Relevant que le taux de mortalité maternelle est relativement élevé en Fédération de Russie par rapport au niveau européen, un expert a souhaité connaître le pourcentage de femmes qui accouchent dans les établissements hospitaliers.
La délégation a reconnu les forts taux de mortalités maternelle et infantile dans le pays et a déclaré que le gouvernement est très inquiète de cet état de fait. Alors qu'en 1991, 941 femmes sont mortes de complications liées à l'accouchement, ce nombre a été divisé par deux l'an dernier, a toutefois souligné la délégation. La même tendance est signalée en matière de mortalité infantile, a-t-elle fait valoir. Il n'en demeure pas moins que les indicateurs restent encore élevés dans ce domaine, a-t-elle reconnu.

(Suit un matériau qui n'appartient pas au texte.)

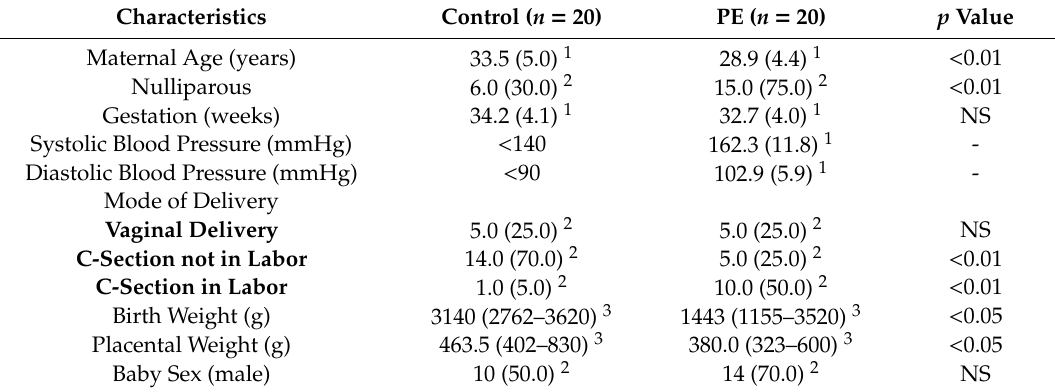
Table 1. Population Characteristics.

La délégation a souligné que le système national de santé n'a pas été privatisé et reste gratuit pour tous les ressortissants du pays.

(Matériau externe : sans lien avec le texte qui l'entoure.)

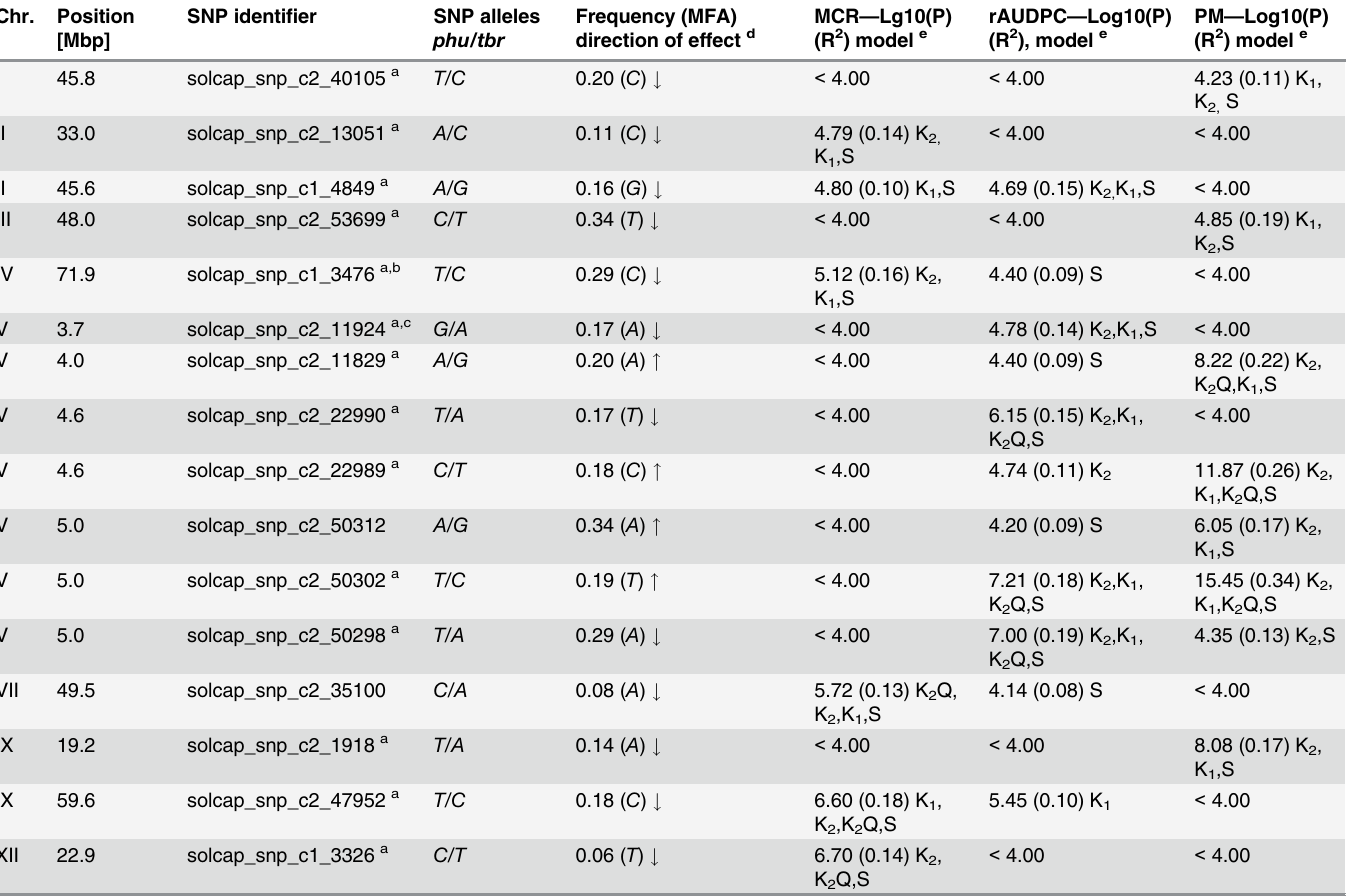
Table 6. SolCAP SNPs associated with MCR, rAUDPC and/or PM in three or four association models (-Log10(P) > 4). Full data are available in S9 – S11 Files. Chr. Position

En Fédération de Russie, même s'il reste encore élevé, le nombre d'avortements a baissé de moitié ces dix dernières années, a par ailleurs fait valoir la délégation.
En ce qui concerne les questions d'éducation, un membre du Comité a souhaité savoir si, dans l'ensemble des entités composant la Fédération de Russie, un enseignement est dispensé dans les langues nationales des divers peuples. La délégation a indiqué que des enseignements sont effectivement dispensés dans les langues autochtones dans de très nombreux établissements scolaires à travers tout le pays. Elle a en outre mis l'accent sur la création inédite d'une université destinée aux peuples autochtones.
Toutes les législations des entités composant la Fédération de Russie ont été mises en conformité avec la législation fédérale et avec les dispositions des instruments internationaux ratifiés par le pays, a par ailleurs souligné la délégation.
La délégation a par ailleurs affirmé que la Fédération de Russie n'est pas en mesure de dépenser son excédent budgétaire sous peine de déclencher un processus inflationniste. Il n'en demeure pas moins que la part des dépenses sociales ne cesse d'augmenter et représente désormais un quart du budget, sans compter les salaires et les retraites.
La délégation a par la suite souligné que le poids de la dette représente désormais moins du tiers du produit national brut. Le paiement des intérêts de la dette prélevant une moindre part du budget de l'État, une part plus importante de ce budget peut dès lors être consacrée aux dépenses sociales, a expliqué la délégation.
La délégation a indiqué que la Fédération de Russie entend faire en sorte que la Charte sociale européenne, qui devrait bientôt être présentée devant la Douma, puisse s'appliquer totalement sur l'ensemble du territoire de la Fédération de Russie.
En ce qui concerne le protocole facultatif qui est envisagé pour habiliter le Comité recevoir des plaintes pour violation des droits figurant dans le Pacte, la délégation a estimé que ce nouvel instrument devrait être souple et offrir aux États la possibilité de définir concrètement les articles à l'égard desquels ils acceptent de reconnaître la compétence du Comité. La Fédération de Russie est néanmoins tout à fait favorable à l'adoption d'un tel protocole facultatif, a assuré la délégation.